Academic abortion activists and researchers conducted and published studies at each point along the way. As we reported, they claimed, often with highly questionable data, that each modification of the protocol to loosen control and broaden access to the pills was fully safe and effective. That all this happened while nearly two dozen women were dying and thousands more were suffering complications (many of them very serious) mattered not to these people.

Rather than using that data to counsel caution, they’ve doubled down, now suggesting that these could be used much later in pregnancy, even in the second or third trimester. 

The data that abortion pill advocates have cranked out — on women’s self-abortion attempts, safety estimates of webcam and mail order abortions (based on the reports of only those women willing to admit to having chemical abortions), high numbers of abortions and abortion related maternal mortality in countries where there were no hard official statistics, etc. — all joined together to make the case that Doctors without Borders now makes in these videos. 

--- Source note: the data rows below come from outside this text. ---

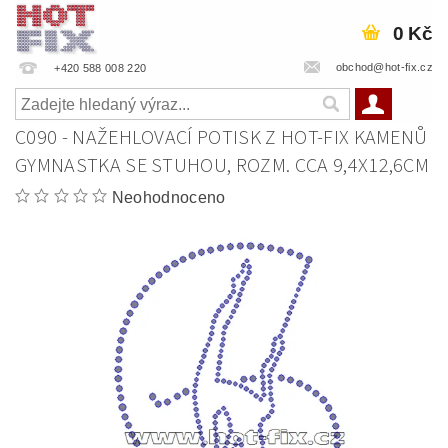
0 Kč
obchod@hot-fix.cz
+420 588 008 220
C090 - NAŽEHLOVACÍ POTISK Z HOT-FIX KAMENŮ
GYMNASTKA SE STUHOU, ROZM. CCA 9,4X12,6CM
Neohodnoceno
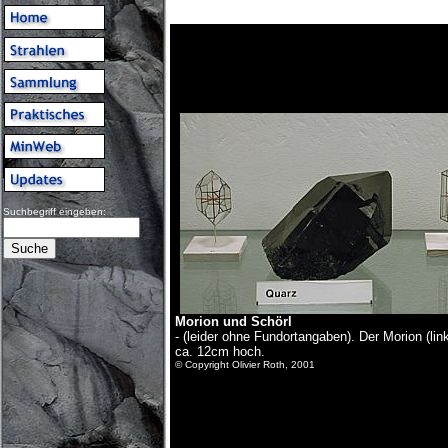
Suchbegriff eingeben:
Morion und Schörl
- (leider ohne Fundortangaben). Der Morion (lin
ca. 12cm hoch.
© Copyright Olivier Roth, 2001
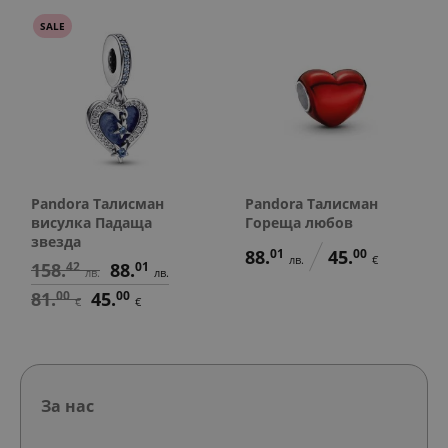
SALE
Pandora Талисман
Pandora Талисман
висулка Падаща
Гореща любов
звезда
88.
01
45.
00
лв.
€
158.
42
88.
01
лв.
лв.
81.
00
45.
00
€
€
За нас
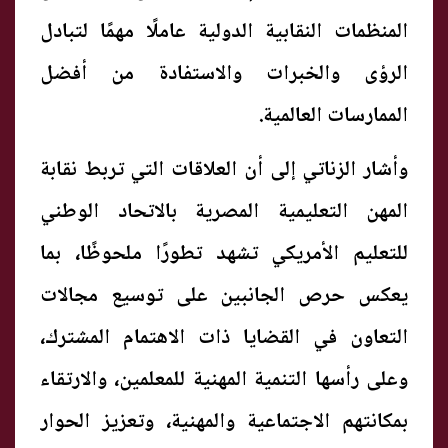
المنظمات النقابية الدولية عاملًا مهمًا لتبادل
الرؤى والخبرات والاستفادة من أفضل
الممارسات العالمية.
وأشار الزناتي إلى أن العلاقات التي تربط نقابة
المهن التعليمية المصرية بالاتحاد الوطني
للتعليم الأمريكي تشهد تطورًا ملحوظًا، بما
يعكس حرص الجانبين على توسيع مجالات
التعاون في القضايا ذات الاهتمام المشترك،
وعلى رأسها التنمية المهنية للمعلمين، والارتقاء
بمكانتهم الاجتماعية والمهنية، وتعزيز الحوار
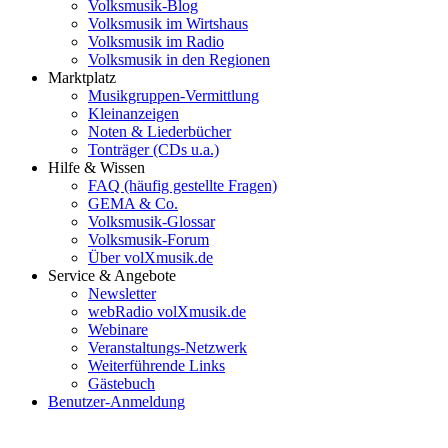
Volksmusik-Blog
Volksmusik im Wirtshaus
Volksmusik im Radio
Volksmusik in den Regionen
Marktplatz
Musikgruppen-Vermittlung
Kleinanzeigen
Noten & Liederbücher
Tonträger (CDs u.a.)
Hilfe & Wissen
FAQ (häufig gestellte Fragen)
GEMA & Co.
Volksmusik-Glossar
Volksmusik-Forum
Über volXmusik.de
Service & Angebote
Newsletter
webRadio volXmusik.de
Webinare
Veranstaltungs-Netzwerk
Weiterführende Links
Gästebuch
Benutzer-Anmeldung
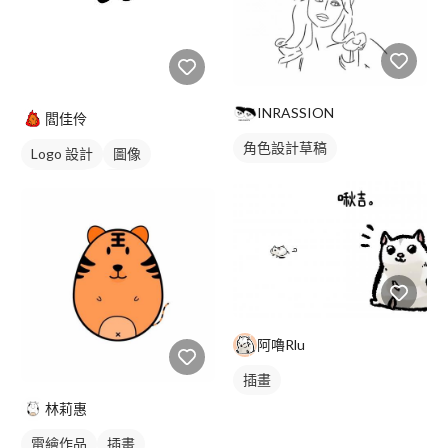
INRASSION
閻佳伶
角色設計草稿
Logo 設計
圖像
卡通商標
綠色
阿嚕Rlu
插畫
林莉惠
電繪作品
插畫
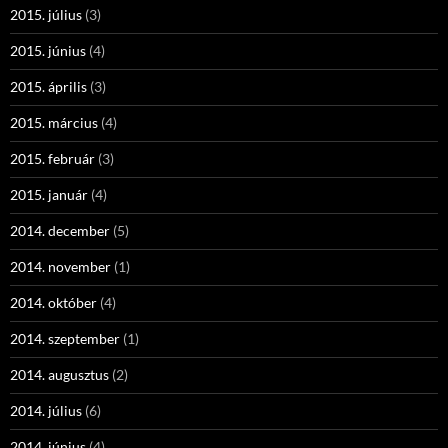
2015. július
(3)
2015. június
(4)
2015. április
(3)
2015. március
(4)
2015. február
(3)
2015. január
(4)
2014. december
(5)
2014. november
(1)
2014. október
(4)
2014. szeptember
(1)
2014. augusztus
(2)
2014. július
(6)
2014. június
(4)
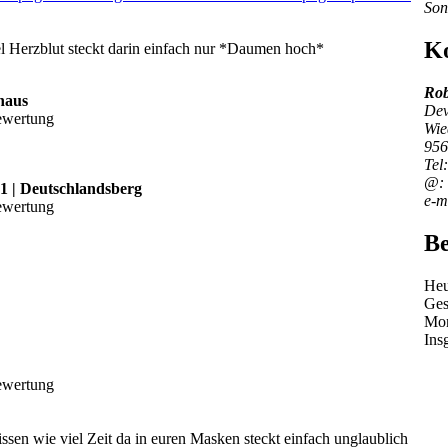
Son
Ko
el Herzblut steckt darin einfach nur *Daumen hoch*
Rob
haus
Dev
Wie
956
Tel
@: 
1 | Deutschlandsberg
e-m
Be
Heu
Ges
Mo
Ins
sen wie viel Zeit da in euren Masken steckt einfach unglaublich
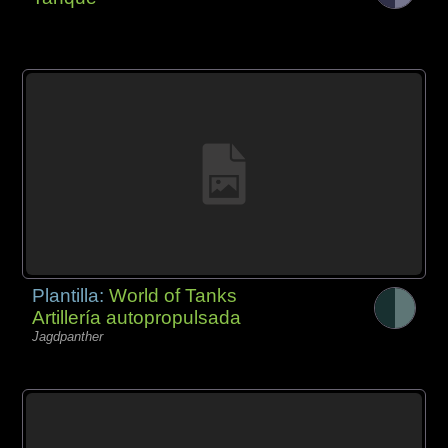
Plantilla:
World of Tanks
Artillería autopropulsada
Jagdpanther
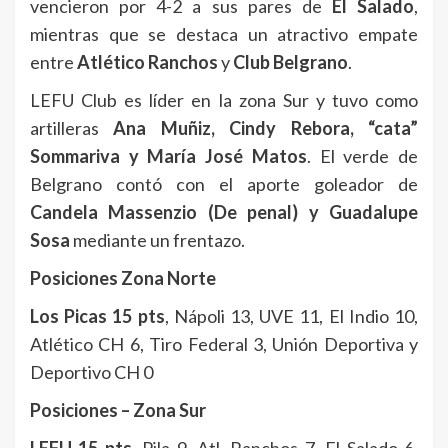
vencieron por 4-2 a sus pares de
El Salado
,
mientras que se destaca un atractivo empate
entre
Atlético Ranchos
y
Club Belgrano
.
LEFU Club es líder en la zona Sur y tuvo como
artilleras
Ana Muñiz, Cindy Rebora, “cata”
Sommariva y María José Matos
. El verde de
Belgrano contó con el aporte goleador de
Candela Massenzio (De penal) y Guadalupe
Sosa
mediante un frentazo.
Posiciones Zona Norte
Los Picas 15 pts
, Nápoli 13, UVE 11, El Indio 10,
Atlético CH 6, Tiro Federal 3, Unión Deportiva y
Deportivo CH 0
Posiciones – Zona Sur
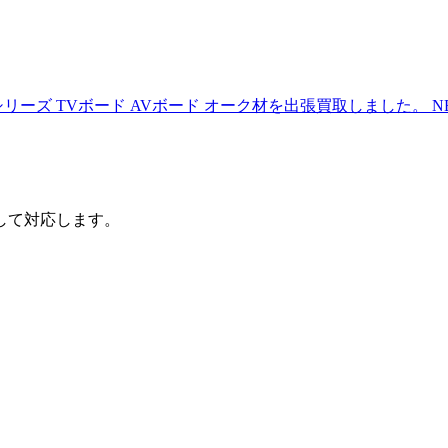
T50シリーズ TVボード AVボード オーク材を出張買取しました。
N
して対応します。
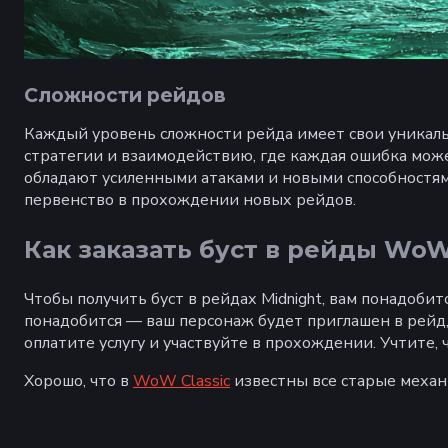
Сложности рейдов
Каждый уровень сложности рейда имеет свои уникаль
стратегии и взаимодействию, где каждая ошибка може
обладают усиленными атаками и новыми способностям
первенство в прохождении новых рейдов.
Как заказать буст в рейды Wo
Чтобы получить буст в рейдах Midnight, вам понадобит
понадобится — ваш персонаж будет приглашен в рейд
оплатите услугу и участвуйте в прохождении. Учтите, 
Хорошо, что в
WoW Classic
известны все старые меха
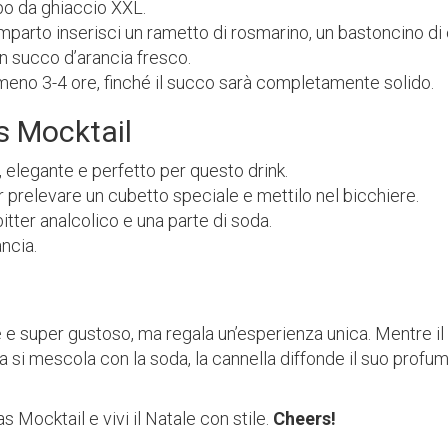
o da ghiaccio XXL.
mparto inserisci un rametto di rosmarino, un bastoncino di 
n succo d’arancia fresco.
lmeno 3-4 ore, finché il succo sarà completamente solido.
s Mocktail
 elegante e perfetto per questo drink.
r prelevare un cubetto speciale e mettilo nel bicchiere.
itter analcolico e una parte di soda.
ncia.
e super gustoso, ma regala un’esperienza unica. Mentre il g
ia si mescola con la soda, la cannella diffonde il suo profu
s Mocktail e vivi il Natale con stile.
Cheers!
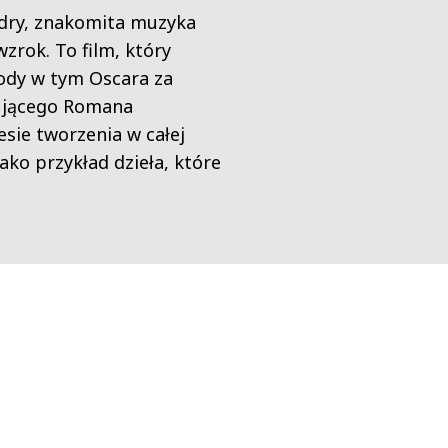
adry, znakomita muzyka
zrok. To film, który
rody w tym Oscara za
tującego Romana
esie tworzenia w całej
ako przykład dzieła, które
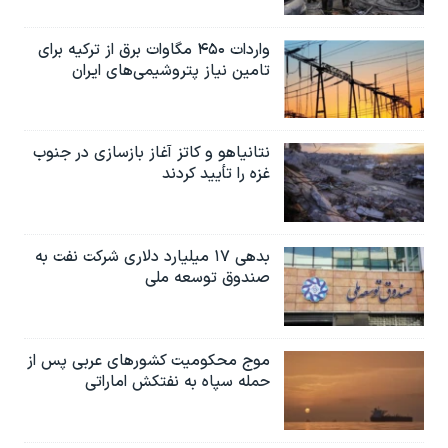
اسرائیل در جنگ
نرگس محمدی برنده جایزه نوبل صلح
واردات ۴۵۰ مگاوات برق از ترکیه برای
تامین نیاز پتروشیمی‌های ایران
همایش محافظه‌کاران آمریکا «سی‌پک»
صفحه‌های ویژه
سفر پرزیدنت ترامپ به چین
نتانیاهو و کاتز آغاز بازسازی در جنوب
غزه را تأیید کردند
بدهی ۱۷ میلیارد دلاری شرکت نفت به
صندوق توسعه ملی
موج محکومیت کشورهای عربی پس از
حمله سپاه به نفتکش اماراتی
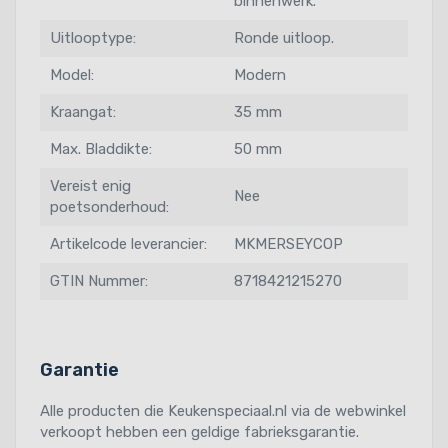
binnenwerk.
Uitlooptype:
Ronde uitloop.
Model:
Modern
Kraangat:
35 mm
Max. Bladdikte:
50 mm
Vereist enig
Nee
poetsonderhoud:
Artikelcode leverancier:
MKMERSEYCOP
GTIN Nummer:
8718421215270
Garantie
Alle producten die Keukenspeciaal.nl via de webwinkel
verkoopt hebben een geldige fabrieksgarantie.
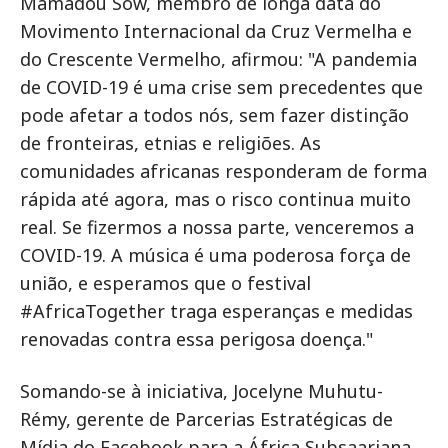
Mamadou Sow, membro de longa data do
Movimento Internacional da Cruz Vermelha e
do Crescente Vermelho, afirmou: "A pandemia
de COVID-19 é uma crise sem precedentes que
pode afetar a todos nós, sem fazer distinção
de fronteiras, etnias e religiões. As
comunidades africanas responderam de forma
rápida até agora, mas o risco continua muito
real. Se fizermos a nossa parte, venceremos a
COVID-19. A música é uma poderosa força de
união, e esperamos que o festival
#AfricaTogether traga esperanças e medidas
renovadas contra essa perigosa doença."
Somando-se à iniciativa, Jocelyne Muhutu-
Rémy, gerente de Parcerias Estratégicas de
Mídia do Facebook para a África Subsaariana,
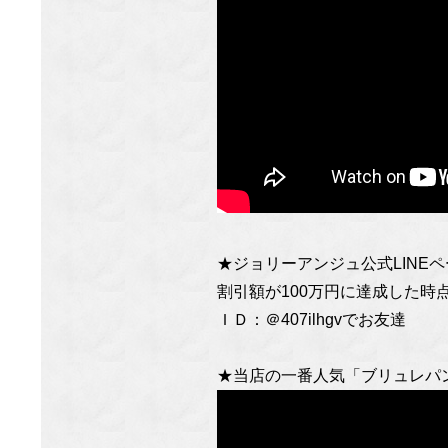
★ジョリーアンジュ公式LIN
割引額が100万円に達成した時点
ＩＤ：＠407ilhgvでお友達
★当店の一番人気「ブリュレパ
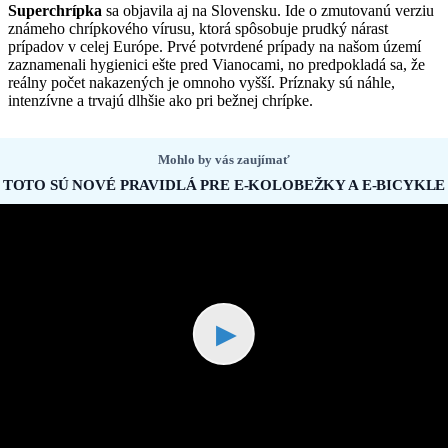
Superchrípka
sa objavila aj na Slovensku. Ide o zmutovanú verziu
známeho chrípkového vírusu, ktorá spôsobuje prudký nárast
prípadov v celej Európe. Prvé potvrdené prípady na našom území
zaznamenali hygienici ešte pred Vianocami, no predpokladá sa, že
reálny počet nakazených je omnoho vyšší. Príznaky sú náhle,
intenzívne a trvajú dlhšie ako pri bežnej chrípke.
Mohlo by vás zaujímať
TOTO SÚ NOVÉ PRAVIDLÁ PRE E-KOLOBEŽKY A E-BICYKLE
▶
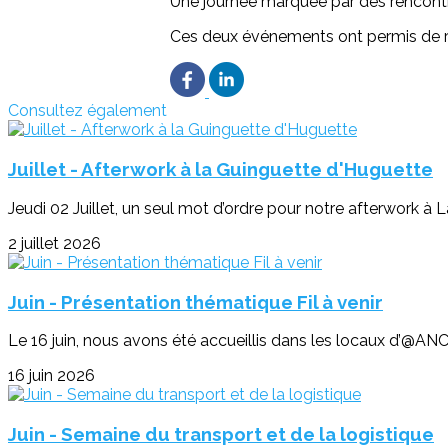
Une journée marquée par des rencontr
Ces deux événements ont permis de ren
Consultez également
Juillet - Afterwork à la Guinguette d'Huguette
Jeudi 02 Juillet, un seul mot d’ordre pour notre afterwork à 
2 juillet 2026
Juin - Présentation thématique Fil à venir
Le 16 juin, nous avons été accueillis dans les locaux d’@ANC
16 juin 2026
Juin - Semaine du transport et de la logistique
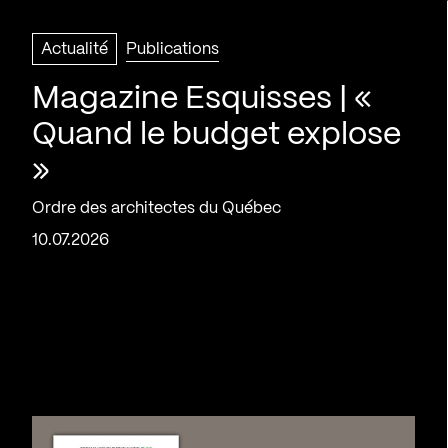
Actualité
Publications
Magazine Esquisses | «
Quand le budget explose
»
Ordre des architectes du Québec
10.07.2026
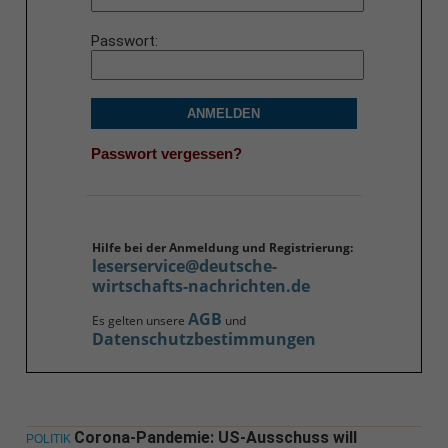
Passwort
ANMELDEN
Passwort vergessen?
Hilfe bei der Anmeldung und Registrierung:
leserservice@deutsche-
wirtschafts-nachrichten.de
AGB
Es gelten unsere
und
Datenschutzbestimmungen
Corona-Pandemie: US-Ausschuss will
POLITIK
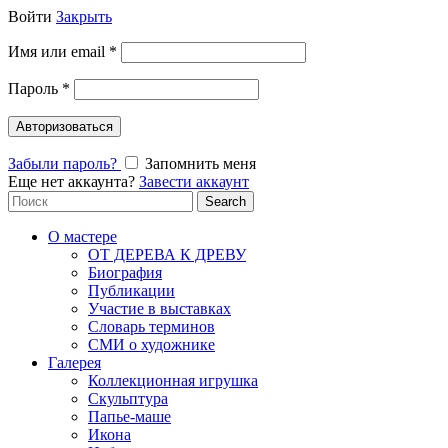
Войти
Закрыть
Имя или email
*
Пароль
*
Авторизоваться
Забыли пароль?
Запомнить меня
Еще нет аккаунта?
Завести аккаунт
Search
Search
for:
О мастере
ОТ ДЕРЕВА К ДРЕВУ
Биография
Публикации
Участие в выставках
Словарь терминов
СМИ о художнике
Галерея
Коллекционная игрушка
Скульптура
Папье-маше
Икона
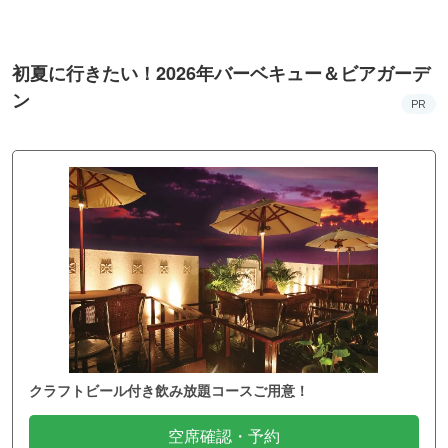
初夏に行きたい！2026年バーベキュー＆ビアガーデ
ン
PR
クラフトビール付き飲み放題コースご用意！
空席確認・予約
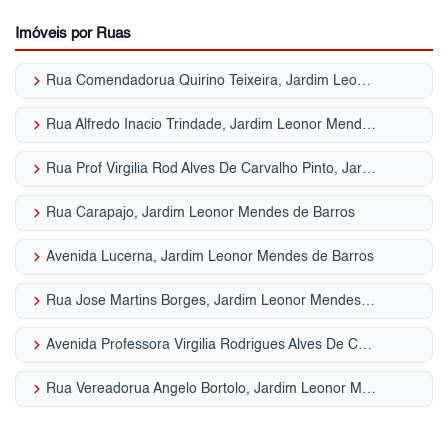
Imóveis por Ruas
keyboard_arrow_right
Rua Comendadorua Quirino Teixeira, Jardim Leonor Mendes de Barros
keyboard_arrow_right
Rua Alfredo Inacio Trindade, Jardim Leonor Mendes de Barros
keyboard_arrow_right
Rua Prof Virgilia Rod Alves De Carvalho Pinto, Jardim Leonor Mendes de Barros
keyboard_arrow_right
Rua Carapajo, Jardim Leonor Mendes de Barros
keyboard_arrow_right
Avenida Lucerna, Jardim Leonor Mendes de Barros
keyboard_arrow_right
Rua Jose Martins Borges, Jardim Leonor Mendes de Barros
keyboard_arrow_right
Avenida Professora Virgilia Rodrigues Alves De Car, Jardim Leonor Mendes de Barros
keyboard_arrow_right
Rua Vereadorua Angelo Bortolo, Jardim Leonor Mendes de Barros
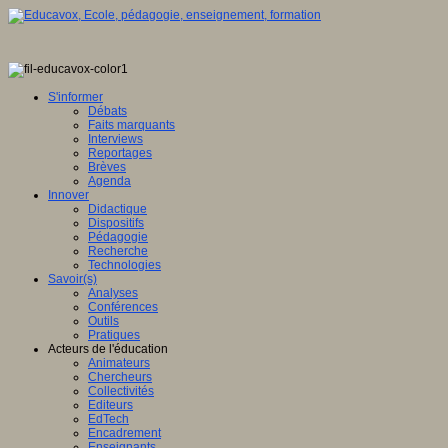
S'informer
Débats
Faits marquants
Interviews
Reportages
Brèves
Agenda
Innover
Didactique
Dispositifs
Pédagogie
Recherche
Technologies
Savoir(s)
Analyses
Conférences
Outils
Pratiques
Acteurs de l'éducation
Animateurs
Chercheurs
Collectivités
Editeurs
EdTech
Encadrement
Enseignants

And that is that (1) women supposedly are desperate for abortion; (2)  chemical abortion offers them a way to safely and easily abort their babies; (3) these are abortions that amateurs (or even the women themselves) can handle with just minimal instruction, the sort of thing one can pick up in a short video just a couple of minutes long.

This string of falsehoods, particularly the lie about the alleged safety of chemical abortions  means two things to those who know the truth. In lieu of the life-saving prenatal care that desperate women really need, more babies are dying and more women’s lives are being put at risk.

That’s not humanitarian. That’s not even humane.